Information supplied Start Marker

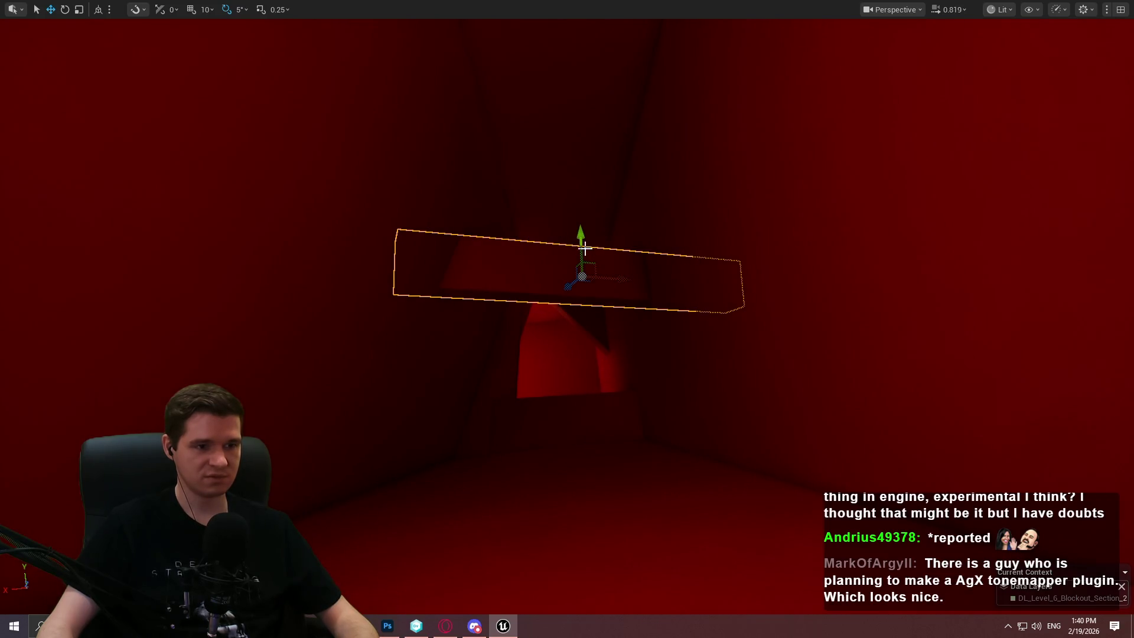
# Raise the thin beam, rotate it to a near-vertical angle, and shift it slightly left.
pyautogui.moveTo(569, 290)
pyautogui.mouseDown()
pyautogui.moveTo(590, 251)
pyautogui.moveTo(661, 267)
pyautogui.moveTo(561, 316)
pyautogui.mouseUp()
pyautogui.press('e')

Information supplied End Marker

Output the lines from the one with "pyautogui.moveTo(590, 251)" through the end of the records above, exactly, including both ends, and nothing besides.

pyautogui.moveTo(590, 251)
pyautogui.moveTo(661, 267)
pyautogui.moveTo(561, 316)
pyautogui.mouseUp()
pyautogui.press('e')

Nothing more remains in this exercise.